Irônico, ele aconselhou os rivais a procurar o divã. ''Eles gostariam que propuséssemos uma coisa que não vamos propor e talvez encontrem explicações na psicanálise.''
Parlamentares do PSDB e do DEM ficaram ainda mais irritados quando souberam que o documento petista sugere a ''proibição de mais de dois mandatos consecutivos'' para senadores, deputados federais, estaduais e vereadores. Rotulada pela oposição como ''estupidez'', a proposta não é consenso nem na base aliada.

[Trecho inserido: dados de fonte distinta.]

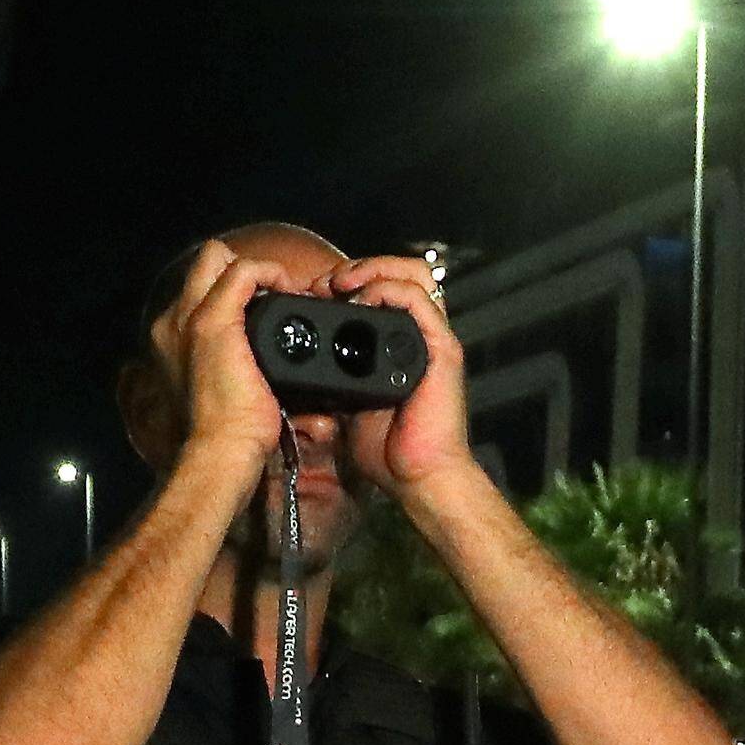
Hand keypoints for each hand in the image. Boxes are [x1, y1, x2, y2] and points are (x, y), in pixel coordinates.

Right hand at [147, 240, 285, 488]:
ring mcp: (188, 318)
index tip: (269, 311)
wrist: (218, 452)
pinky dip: (271, 273)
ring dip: (258, 270)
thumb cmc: (225, 436)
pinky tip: (289, 294)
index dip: (236, 292)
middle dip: (242, 268)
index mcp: (172, 341)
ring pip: (218, 258)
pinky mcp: (213, 321)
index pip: (200, 292)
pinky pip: (243, 270)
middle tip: (276, 295)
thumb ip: (231, 367)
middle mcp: (171, 323)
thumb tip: (261, 363)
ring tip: (286, 297)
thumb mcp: (222, 392)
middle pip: (202, 264)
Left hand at [322, 252, 471, 500]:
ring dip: (373, 269)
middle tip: (326, 285)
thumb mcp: (349, 403)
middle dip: (360, 267)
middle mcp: (421, 335)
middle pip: (402, 270)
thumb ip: (336, 376)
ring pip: (414, 273)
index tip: (315, 295)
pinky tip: (362, 302)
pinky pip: (418, 299)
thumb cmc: (390, 449)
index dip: (350, 282)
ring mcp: (434, 338)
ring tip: (342, 284)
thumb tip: (302, 363)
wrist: (417, 477)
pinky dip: (387, 290)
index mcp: (401, 344)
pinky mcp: (442, 348)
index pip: (383, 288)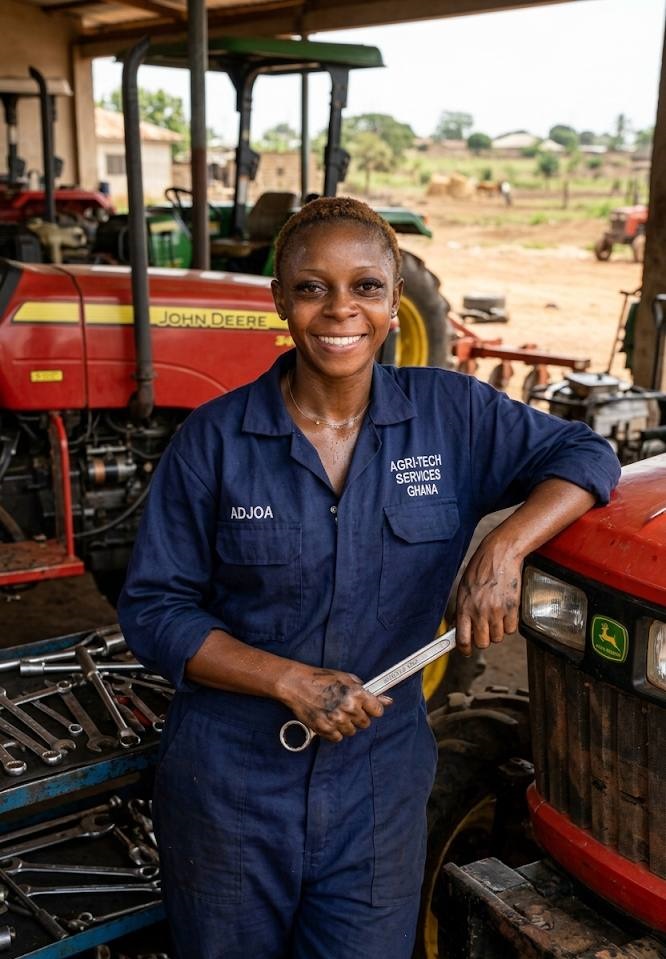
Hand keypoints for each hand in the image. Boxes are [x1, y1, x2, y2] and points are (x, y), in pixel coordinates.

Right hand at [279, 665, 390, 742]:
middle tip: (346, 708)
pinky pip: (337, 738)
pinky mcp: (325, 729)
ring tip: (335, 713)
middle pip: (365, 723)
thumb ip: (366, 690)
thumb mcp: (346, 678)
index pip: (378, 710)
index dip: (373, 709)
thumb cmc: (321, 679)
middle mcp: (349, 707)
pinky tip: (328, 720)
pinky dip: (334, 732)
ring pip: (352, 732)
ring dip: (346, 725)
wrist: (296, 684)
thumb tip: (387, 700)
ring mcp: (337, 719)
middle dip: (358, 717)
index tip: (368, 708)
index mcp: (356, 693)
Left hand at [455, 536, 521, 655]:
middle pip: (482, 643)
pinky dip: (509, 624)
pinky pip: (511, 630)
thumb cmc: (480, 568)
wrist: (499, 555)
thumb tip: (459, 627)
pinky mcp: (512, 609)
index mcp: (464, 606)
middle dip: (483, 639)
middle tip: (484, 629)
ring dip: (497, 631)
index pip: (462, 639)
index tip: (466, 651)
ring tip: (495, 615)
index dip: (465, 649)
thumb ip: (462, 609)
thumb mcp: (463, 588)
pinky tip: (505, 612)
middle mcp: (479, 611)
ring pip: (498, 638)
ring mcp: (496, 611)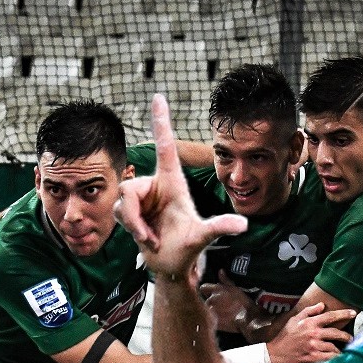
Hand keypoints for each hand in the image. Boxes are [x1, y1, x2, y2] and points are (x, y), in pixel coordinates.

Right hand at [114, 95, 246, 276]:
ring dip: (134, 224)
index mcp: (173, 183)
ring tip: (151, 239)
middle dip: (133, 214)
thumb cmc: (187, 248)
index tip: (158, 97)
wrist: (171, 266)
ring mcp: (141, 198)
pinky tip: (145, 240)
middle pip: (131, 188)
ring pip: (123, 202)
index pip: (166, 147)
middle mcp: (155, 186)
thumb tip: (244, 225)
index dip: (161, 123)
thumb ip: (219, 228)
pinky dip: (132, 230)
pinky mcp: (129, 210)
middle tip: (147, 235)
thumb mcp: (202, 237)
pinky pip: (119, 212)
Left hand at [200, 270, 256, 331]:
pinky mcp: (212, 321)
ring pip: (207, 309)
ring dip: (212, 310)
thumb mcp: (235, 288)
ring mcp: (211, 311)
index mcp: (216, 290)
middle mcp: (211, 300)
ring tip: (223, 312)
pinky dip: (214, 319)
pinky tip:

''Fazer uma Constituinte agora seria inaceitável, uma aberração'', definiu o presidente do PMDB, deputado Michel Temer (SP). ''Qual seria o significado disso? Preparar uma reforma política? Francamente, acho que não é o caso.''
Dono de língua afiada, o senador Arthur Virgílio (AM), líder do PSDB, chamou de ''esdrúxula'' a idéia de convocar uma Constituinte específica para a reforma política. ''Por que essa emenda seria só para mudar o sistema partidário e não para fazer outras reformas, como a tributária, trabalhista e da Previdência?'', provocou.
Depois de participar de negociações com as várias alas do PT para produzir a resolução aprovada, o deputado Paulo Teixeira (PT-SP) disse que Lula tem o direito de se eleger novamente em 2014, mas jamais aceitaria esticar seu mandato. ''Nós não namoramos o chavismo e quisemos deixar isso bem claro no texto'', disse, numa referência ao presidente da Venezuela, Hugo Chávez, que deseja mudar a Constituição para permitir reeleições infinitas.
Lula vê com simpatia a idéia de atribuir a tarefa da reforma política a uma assembléia eleita para essa finalidade. Seu argumento é o mesmo usado pelo PT: o Congresso já demonstrou ser incapaz de tomar medidas que afetem seus interesses.
''A reforma política só não foi aprovada antes porque o governo priorizou o mensalão e desconstruiu os partidos'', atacou o senador Sérgio Guerra (PSDB-PE). No seu diagnóstico, qualquer mexida na Constituição, antes das eleições presidenciais, despertaria dúvidas.
''Está muito claro que nem Lula nem o PT querem esticar mandato nenhum'', rebateu o deputado José Eduardo Martins Cardozo (PT-SP) ''Chegamos até a carregar nas tintas para evitar essa leitura.''
Pela proposta do PT, o fim da reeleição valeria não apenas para o presidente, mas também para governadores e prefeitos. Embora Lula e a maioria dos petistas preguem que essa emenda seja casada com o tamanho do mandato - que aumentaria de quatro para cinco anos, a partir de 2014 -, nada disso foi detalhado na resolução do partido.
''O PSDB não vai ficar teimando de um lado, porque instituiu o mecanismo da reeleição, mas também espera que o PT não teime de outro, só porque quer que o Lula volte'', afirmou Virgílio.
O aceno, porém, parece apenas retórico. ''O fundamental é não deixar que o eixo do mal, sustentado pela chapa PSDB-DEM, volte ao poder'', resumiu o deputado Carlito Merrs (PT-SC). O fim do cabo-de-guerra está longe de terminar.